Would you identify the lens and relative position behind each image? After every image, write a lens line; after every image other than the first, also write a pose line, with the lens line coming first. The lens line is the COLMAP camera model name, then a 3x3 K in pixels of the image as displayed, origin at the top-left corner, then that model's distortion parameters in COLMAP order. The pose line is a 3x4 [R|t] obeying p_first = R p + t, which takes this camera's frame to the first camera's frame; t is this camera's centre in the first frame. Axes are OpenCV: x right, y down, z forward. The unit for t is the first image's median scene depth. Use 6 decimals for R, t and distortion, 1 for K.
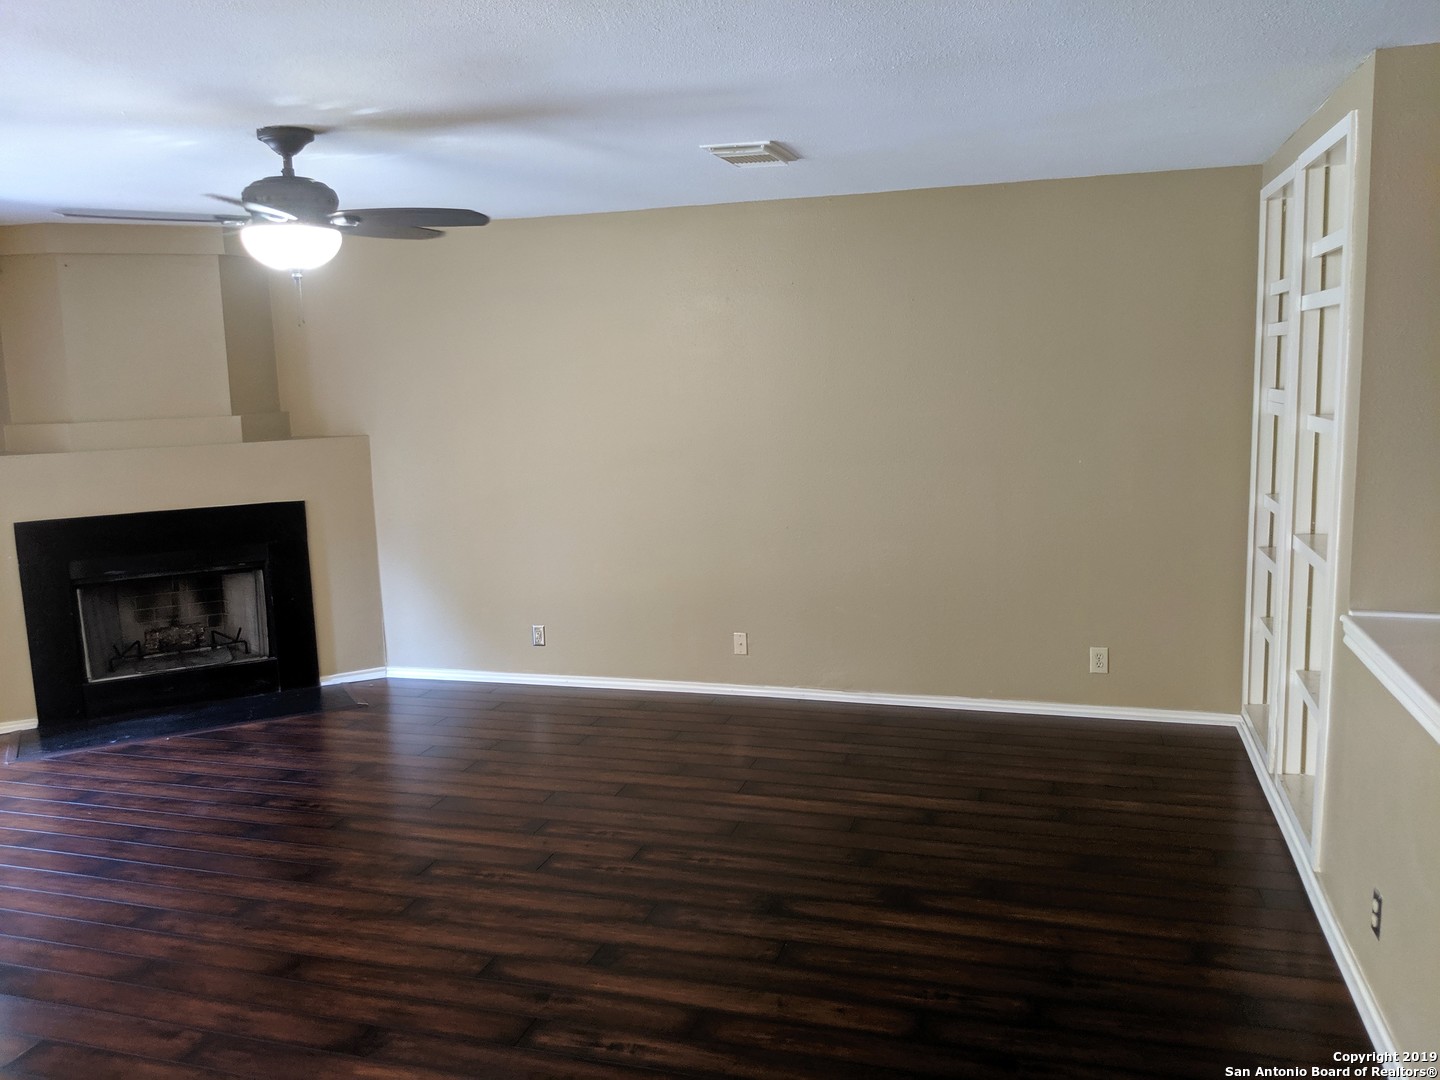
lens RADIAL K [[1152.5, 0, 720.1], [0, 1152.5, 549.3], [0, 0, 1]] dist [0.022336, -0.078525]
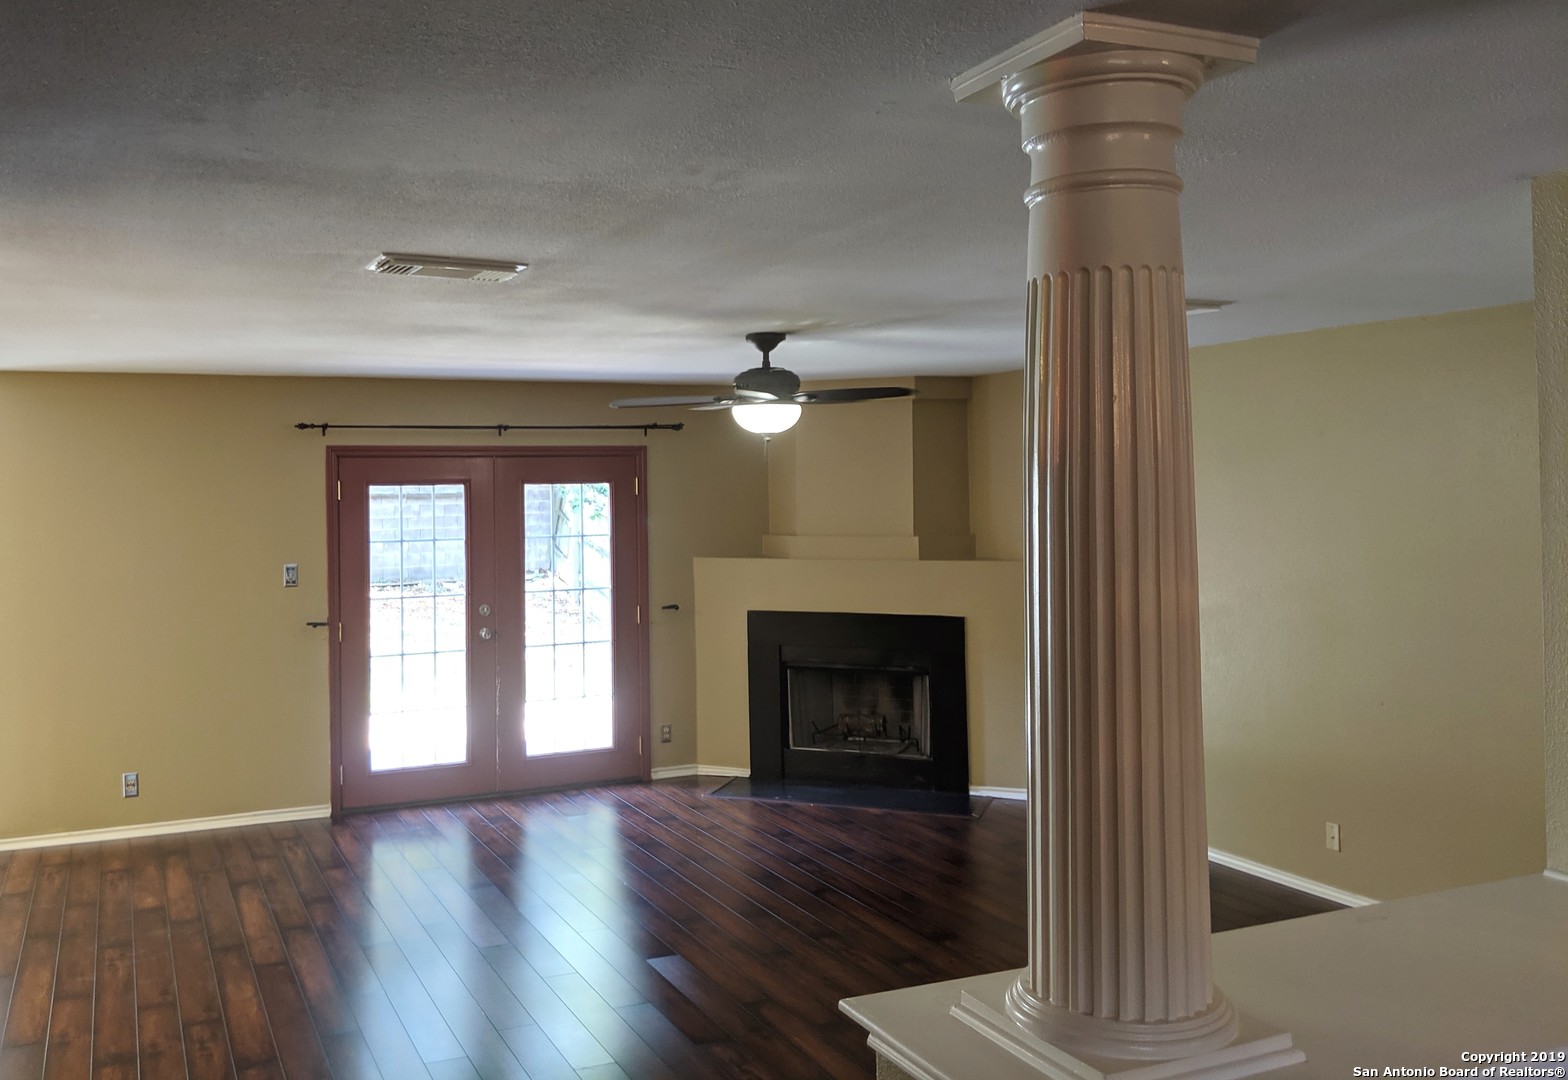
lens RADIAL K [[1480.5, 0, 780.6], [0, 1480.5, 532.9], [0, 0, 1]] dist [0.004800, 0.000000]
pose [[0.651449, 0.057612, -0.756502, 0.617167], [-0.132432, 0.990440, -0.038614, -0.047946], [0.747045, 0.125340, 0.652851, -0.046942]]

★ ★ ★ ★ ★ ★ ★

▸ **WORK ITEM**
Quote the material word for word, dropping any images it holds.

▸ **REPLY TO THE EXERCISE**
Would you identify the lens and relative position behind each image? After every image, write a lens line; after every image other than the first, also write a pose line, with the lens line coming first. The lens line is the COLMAP camera model name, then a 3x3 K in pixels of the image as displayed, origin at the top-left corner, then that model's distortion parameters in COLMAP order. The pose line is a 3x4 [R|t] obeying p_first = R p + t, which takes this camera's frame to the first camera's frame; t is this camera's centre in the first frame. Axes are OpenCV: x right, y down, z forward. The unit for t is the first image's median scene depth. Use 6 decimals for R, t and distortion, 1 for K.
lens RADIAL K [[1152.5, 0, 720.1], [0, 1152.5, 549.3], [0, 0, 1]] dist [0.022336, -0.078525]
lens RADIAL K [[1480.5, 0, 780.6], [0, 1480.5, 532.9], [0, 0, 1]] dist [0.004800, 0.000000]
pose [[0.651449, 0.057612, -0.756502, 0.617167], [-0.132432, 0.990440, -0.038614, -0.047946], [0.747045, 0.125340, 0.652851, -0.046942]]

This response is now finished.